==== THE INPUT
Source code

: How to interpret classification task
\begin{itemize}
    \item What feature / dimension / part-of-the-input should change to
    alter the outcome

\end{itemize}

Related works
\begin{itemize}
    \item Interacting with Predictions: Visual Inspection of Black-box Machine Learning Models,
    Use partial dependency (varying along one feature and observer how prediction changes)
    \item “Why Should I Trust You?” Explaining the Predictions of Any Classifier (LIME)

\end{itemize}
========
= JOB =
Go through the material and copy every line in which the word "Predictions" occurs.

= ANSWER BOX =
    \item Interacting with Predictions: Visual Inspection of Black-box Machine Learning Models,
    \item “Why Should I Trust You?” Explaining the Predictions of Any Classifier (LIME)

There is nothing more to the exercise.